Meinrath v. Singer (New York, 1980)
Submitted by Boden Davidson on Wed, 2010-02-10 07:48
- [limitations on consequential damages] Meinrath was a marketer of computers and computer-related products, and had a contract with Singer under which he would receive goals-related bonuses for meeting certain threshold sales. There was consideration for the bonuses because they were tied to the performance of Meinrath under the contract. The problem is that Singer delayed the payment of the bonuses for sometime, and Meinrath claims that the delay of the receipt of his bonuses caused the failure of his other business – and also that he was entitled to interest on the payments as well. Private employers will give bonuses rather than locking it into a salary because the employee will not form an expectation in the bonus and the company can withhold the bonuses. The court says that there is a causation problem for Meinrath, because it cannot be shown that the failure of his other businesses was attributable to his non-receipt of the bonuses.
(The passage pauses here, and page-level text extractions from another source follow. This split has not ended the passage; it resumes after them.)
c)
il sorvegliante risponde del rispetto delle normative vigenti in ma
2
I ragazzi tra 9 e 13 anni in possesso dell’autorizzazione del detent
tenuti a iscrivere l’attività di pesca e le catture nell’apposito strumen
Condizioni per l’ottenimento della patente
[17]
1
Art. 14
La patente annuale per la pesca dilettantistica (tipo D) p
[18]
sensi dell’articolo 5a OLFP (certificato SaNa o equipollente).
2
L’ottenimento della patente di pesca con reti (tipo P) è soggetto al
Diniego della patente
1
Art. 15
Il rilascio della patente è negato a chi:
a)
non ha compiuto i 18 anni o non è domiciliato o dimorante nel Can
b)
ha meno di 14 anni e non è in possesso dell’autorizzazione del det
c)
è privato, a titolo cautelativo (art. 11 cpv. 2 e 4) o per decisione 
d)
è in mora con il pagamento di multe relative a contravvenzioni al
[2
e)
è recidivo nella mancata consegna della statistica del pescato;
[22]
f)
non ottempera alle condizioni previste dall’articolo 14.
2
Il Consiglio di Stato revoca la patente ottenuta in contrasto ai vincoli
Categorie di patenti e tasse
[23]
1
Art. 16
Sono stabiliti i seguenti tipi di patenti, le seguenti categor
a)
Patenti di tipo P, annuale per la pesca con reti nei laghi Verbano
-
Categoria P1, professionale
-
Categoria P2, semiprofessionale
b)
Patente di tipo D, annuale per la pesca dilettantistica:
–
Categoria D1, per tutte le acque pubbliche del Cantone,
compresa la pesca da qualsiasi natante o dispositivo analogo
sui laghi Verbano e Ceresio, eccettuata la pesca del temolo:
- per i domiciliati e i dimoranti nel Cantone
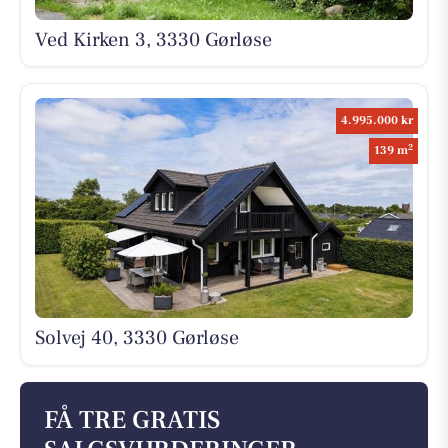
Ved Kirken 3, 3330 Gørløse
4.995.000 kr
2
139 m
Solvej 40, 3330 Gørløse
FÅ TRE GRATIS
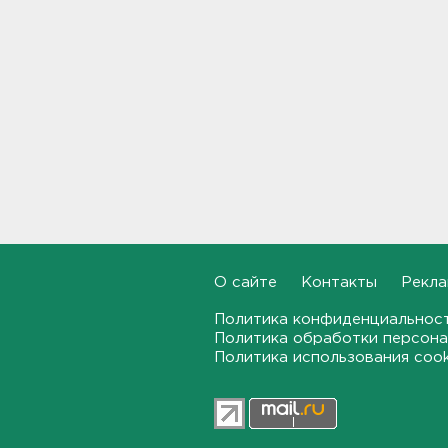
Наезд моторной лодки на
матрас с детьми в
Ленобласти стал уголовным
делом
18:22, 06.08.2026
Фермеры в Ленобласти
смогут получить до 8 млн
рублей на развитие
хозяйства
18:07, 06.08.2026
На "Сортавалу" съехались
спасатели и дорожники.
Отрабатывали легенду о
О сайте
Контакты
Рекла
крупном ДТП
17:50, 06.08.2026
Политика конфиденциальнос
Политика обработки персона
Политика использования coo
В пятницу вузы публикуют
списки. Ленобласть подвела
итоги приемной
кампании-2026
17:36, 06.08.2026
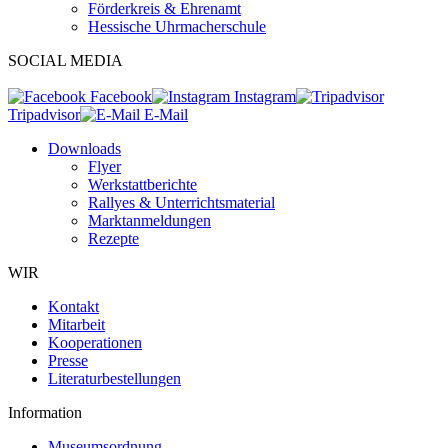
Förderkreis & Ehrenamt
Hessische Uhrmacherschule
SOCIAL MEDIA
Facebook
Instagram
Tripadvisor
E-Mail
Downloads
Flyer
Werkstattberichte
Rallyes & Unterrichtsmaterial
Marktanmeldungen
Rezepte
WIR
Kontakt
Mitarbeit
Kooperationen
Presse
Literaturbestellungen
Information
Museumsordnung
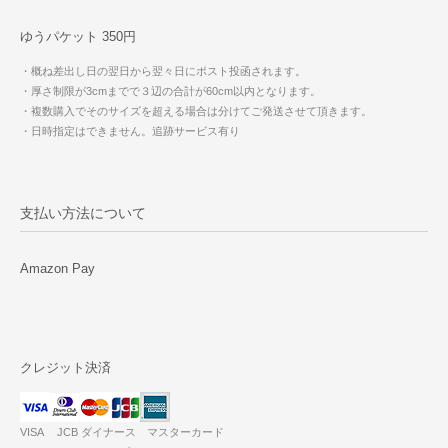
ゆうパケット 350円
・概ね差出し日の翌日から翌々日にポスト投函されます。
・厚さ制限が3cmまでで３辺の合計が60cm以内となります。
・複数購入でそのサイズを超える場合は分けてご発送させて頂きます。
・日時指定はできません。追跡サービス有り
支払い方法について
Amazon Pay
クレジット決済
VISA JCB ダイナース マスターカード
Meinrath is entitled to the bonuses, but not much else – the consequential damages are far too speculative. [a good way to read the use of ‘bonus’ in this case is as actually commission, because it was tied into the agreement – but Meinrath telling Singer about the problems with his other businesses was not sufficient, it was not made explicit in the agreement that the bonuses were necessary for the continuance of his other businesses].
- should not have manipulated business for own good, but plaintiff might have gone too far as well.